#Vulnerabilities

Jepsen: MariaDB Galera Cluster 12.1.2

Startups Reporter
3 min read

MariaDB Galera Cluster 12.1.2 exhibits serious data consistency issues including lost committed writes, stale reads, and lost updates, failing to provide even basic snapshot isolation guarantees.

MariaDB Galera Cluster, an active-active replication system for MariaDB, promises strong consistency guarantees but fails to deliver them in practice. When MariaDB acquired Codership Oy in 2025, bringing Galera Cluster under its umbrella, the system continued to exhibit serious data consistency issues that were first identified in 2015.

The core problem stems from Galera's design choices around transaction certification. While the system claims to offer "Snapshot Isolation" and promises that transactions are "instantly replicated to all other nodes, ensuring no replica lag and no lost transactions," the reality is far more concerning.

Write Loss on Coordinated Failures

When configured with the recommended setting innodb_flush_log_at_trx_commit = 0, Galera Cluster regularly loses committed transactions during coordinated process crashes. In one test run, the cluster lost nine values appended to three different rows within a single minute. The transactions were acknowledged as successfully committed, but their effects disappeared when the cluster restarted.

This behavior occurs because Galera's synchronous replication isn't as synchronous as claimed. The documentation repeatedly states that transactions aren't truly committed until they've passed certification on all nodes, but in reality, the system continues operating when a minority of nodes has failed.

Setting innodb_flush_log_at_tx_commit = 1 significantly reduces but doesn't eliminate data loss. Even with this safer setting, MariaDB Galera Cluster occasionally loses the effects of committed transactions when process crashes and network partitions occur.

Lost Updates and Stale Reads

Even in healthy clusters without faults, Galera Cluster allows serious consistency anomalies.
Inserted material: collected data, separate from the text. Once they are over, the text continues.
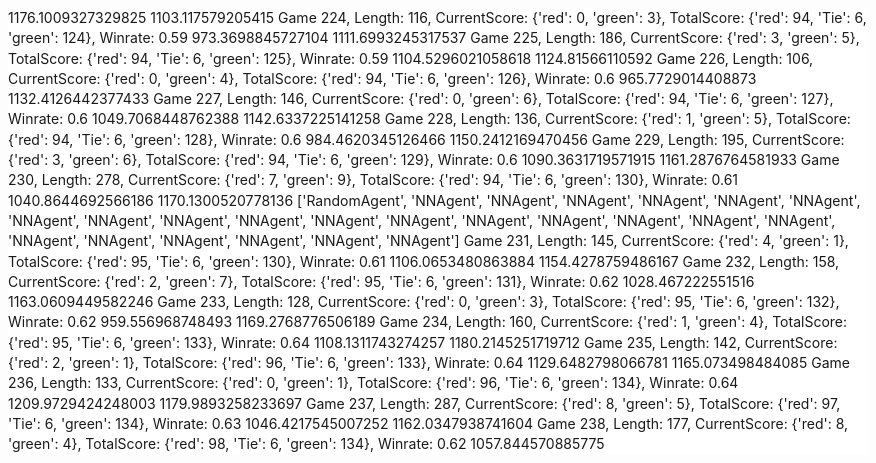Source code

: 1176.1009327329825
1103.117579205415
Game 224, Length: 116,      CurrentScore: {'red': 0, 'green': 3},      TotalScore: {'red': 94, 'Tie': 6, 'green': 124},  Winrate: 0.59
973.3698845727104
1111.6993245317537
Game 225, Length: 186,      CurrentScore: {'red': 3, 'green': 5},      TotalScore: {'red': 94, 'Tie': 6, 'green': 125},  Winrate: 0.59
1104.5296021058618
1124.81566110592
Game 226, Length: 106,      CurrentScore: {'red': 0, 'green': 4},      TotalScore: {'red': 94, 'Tie': 6, 'green': 126},  Winrate: 0.6
965.7729014408873
1132.4126442377433
Game 227, Length: 146,      CurrentScore: {'red': 0, 'green': 6},      TotalScore: {'red': 94, 'Tie': 6, 'green': 127},  Winrate: 0.6
1049.7068448762388
1142.6337225141258
Game 228, Length: 136,      CurrentScore: {'red': 1, 'green': 5},      TotalScore: {'red': 94, 'Tie': 6, 'green': 128},  Winrate: 0.6
984.4620345126466
1150.2412169470456
Game 229, Length: 195,      CurrentScore: {'red': 3, 'green': 6},      TotalScore: {'red': 94, 'Tie': 6, 'green': 129},  Winrate: 0.6
1090.3631719571915
1161.2876764581933
Game 230, Length: 278,      CurrentScore: {'red': 7, 'green': 9},      TotalScore: {'red': 94, 'Tie': 6, 'green': 130},  Winrate: 0.61
1040.8644692566186
1170.1300520778136
['RandomAgent', 'NNAgent', 'NNAgent', 'NNAgent', 'NNAgent', 'NNAgent', 'NNAgent', 'NNAgent', 'NNAgent', 'NNAgent', 'NNAgent', 'NNAgent', 'NNAgent', 'NNAgent', 'NNAgent', 'NNAgent', 'NNAgent', 'NNAgent', 'NNAgent', 'NNAgent', 'NNAgent', 'NNAgent', 'NNAgent', 'NNAgent']
Game 231, Length: 145,      CurrentScore: {'red': 4, 'green': 1},      TotalScore: {'red': 95, 'Tie': 6, 'green': 130},  Winrate: 0.61
1106.0653480863884
1154.4278759486167
Game 232, Length: 158,      CurrentScore: {'red': 2, 'green': 7},      TotalScore: {'red': 95, 'Tie': 6, 'green': 131},  Winrate: 0.62
1028.467222551516
1163.0609449582246
Game 233, Length: 128,      CurrentScore: {'red': 0, 'green': 3},      TotalScore: {'red': 95, 'Tie': 6, 'green': 132},  Winrate: 0.62
959.556968748493
1169.2768776506189
Game 234, Length: 160,      CurrentScore: {'red': 1, 'green': 4},      TotalScore: {'red': 95, 'Tie': 6, 'green': 133},  Winrate: 0.64
1108.1311743274257
1180.2145251719712
Game 235, Length: 142,      CurrentScore: {'red': 2, 'green': 1},      TotalScore: {'red': 96, 'Tie': 6, 'green': 133},  Winrate: 0.64
1129.6482798066781
1165.073498484085
Game 236, Length: 133,      CurrentScore: {'red': 0, 'green': 1},      TotalScore: {'red': 96, 'Tie': 6, 'green': 134},  Winrate: 0.64
1209.9729424248003
1179.9893258233697
Game 237, Length: 287,      CurrentScore: {'red': 8, 'green': 5},      TotalScore: {'red': 97, 'Tie': 6, 'green': 134},  Winrate: 0.63
1046.4217545007252
1162.0347938741604
Game 238, Length: 177,      CurrentScore: {'red': 8, 'green': 4},      TotalScore: {'red': 98, 'Tie': 6, 'green': 134},  Winrate: 0.62
1057.844570885775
The system exhibits Lost Update (P4) violations, where one transaction's updates can be overwritten by another transaction that apparently modified data between the first transaction's read and write operations.

For example, if Transaction A reads a key, then Transaction B appends to that same key, Transaction A can later append its own value in a way that appears to overwrite Transaction B's changes. This violates the fundamental guarantee of Snapshot Isolation that transactions should see a consistent snapshot of the database.

Stale Reads are also common, occurring every few minutes even without fault injection. A transaction can commit and be acknowledged to the client, then a second transaction can begin and fail to observe the first transaction's writes. This directly contradicts Galera's claims of instant, lag-free replication.

Documentation Issues

The documentation makes it difficult to understand what consistency models Galera Cluster actually supports. While it claims to offer an isolation level "between Serializable and Repeatable Read," the system appears weaker than Read Uncommitted in practice.

The documentation's recommendation to use innodb_flush_log_at_trx_commit = 0 as a "safer, recommended option" with Galera Cluster is particularly problematic, as this setting allows data loss during coordinated failures.

Recommendations

Users should:

  • Set innodb_flush_log_at_trx_commit = 1 to reduce the probability of write loss on coordinated failure
  • Assume that committed transactions may not be visible to later transactions
  • Avoid read-modify-write patterns, as they are likely unsafe
  • Not rely on Galera Cluster for strong consistency guarantees

MariaDB should revise their documentation to clearly state that changing this setting to 0 allows data loss in Galera Cluster, and that even with the safer setting, users should expect occasional loss of committed writes when node failures and network partitions occur.

Future Work

The current analysis used simple append operations, but it seems likely that Galera Cluster would also exhibit Lost Update with blind writes to registers, potentially failing the simulated banking workload used in earlier Jepsen tests. Money could be destroyed or created out of thin air.

Other areas for investigation include predicates, slow networks, clock skew, and disk faults, all of which might reveal additional consistency issues.

The findings suggest that MariaDB Galera Cluster, despite its promises of strong consistency and synchronous replication, provides a consistency model weaker than Read Uncommitted, making it unsuitable for applications that require reliable transaction processing.